Records from a collection:
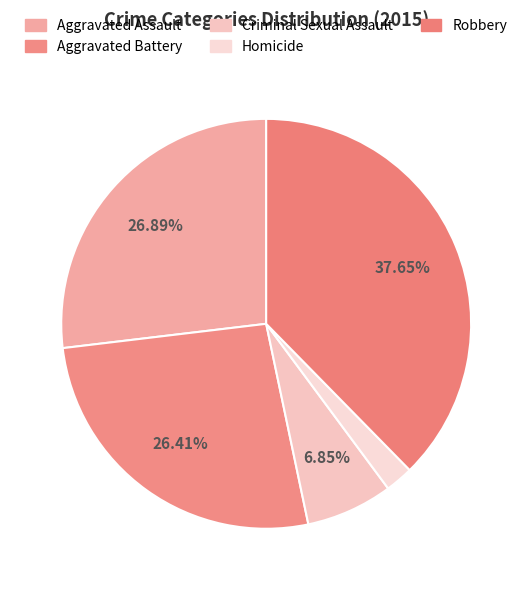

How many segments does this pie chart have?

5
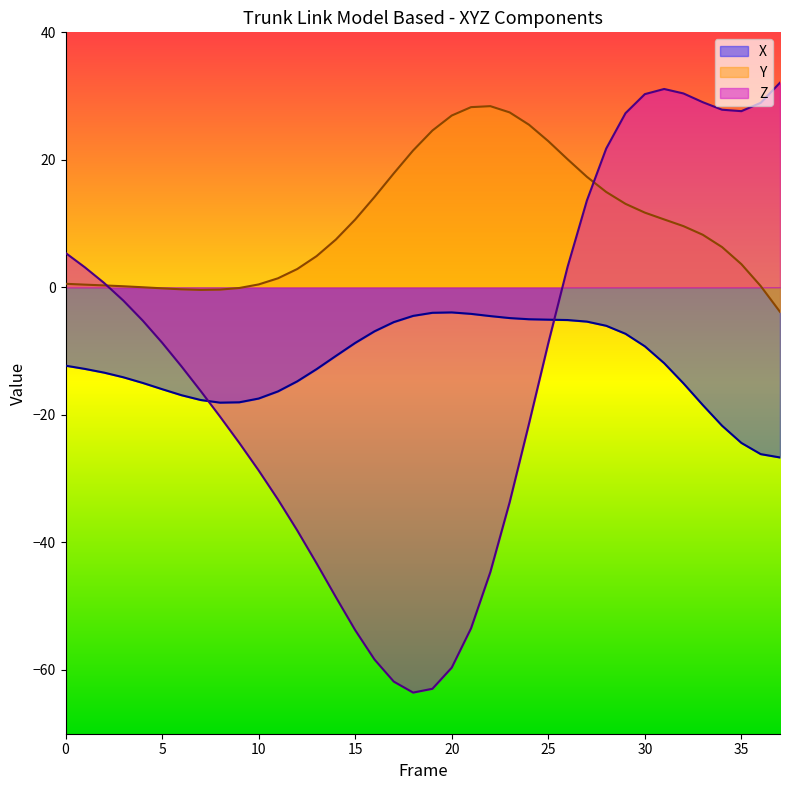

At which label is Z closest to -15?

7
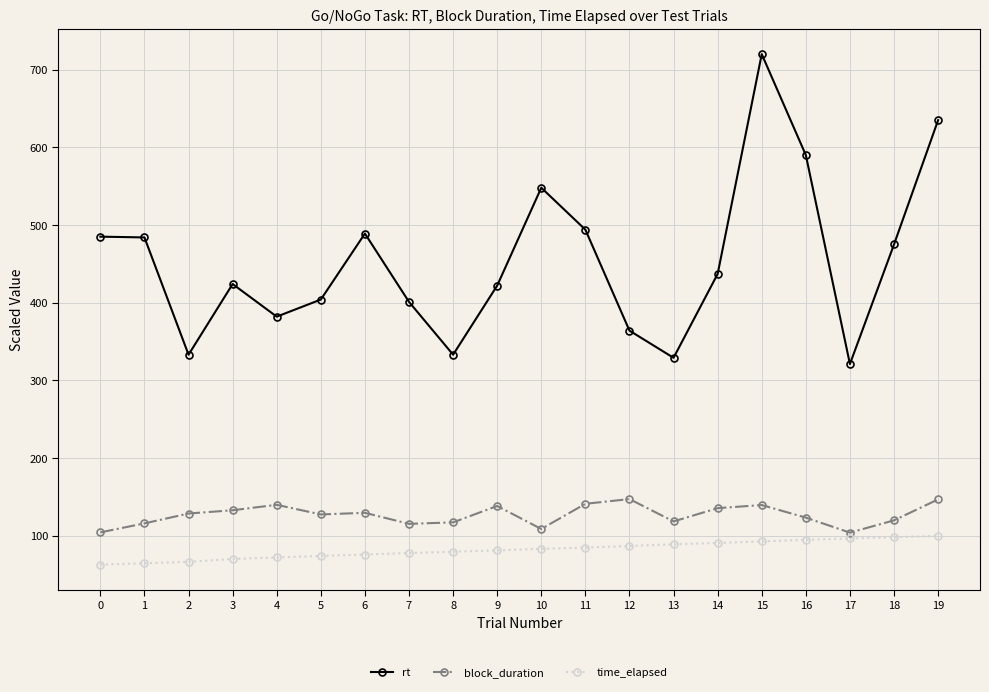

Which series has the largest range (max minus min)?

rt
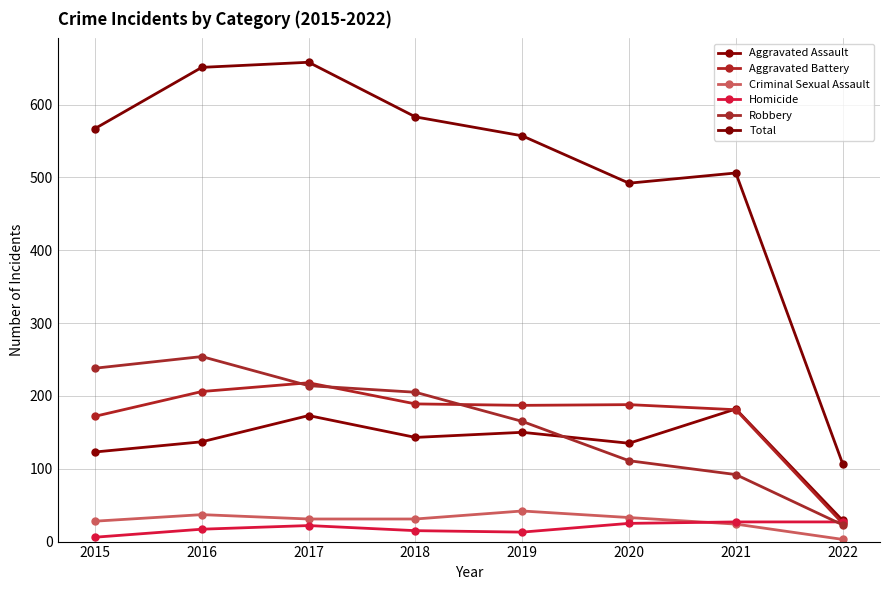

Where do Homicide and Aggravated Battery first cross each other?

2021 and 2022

Requirement → Copy every row above word for word, omitting the pictures.

Solution to this problem →
How many segments does this pie chart have?

5

At which label is Z closest to -15?

7

Which series has the largest range (max minus min)?

rt

Where do Homicide and Aggravated Battery first cross each other?

2021 and 2022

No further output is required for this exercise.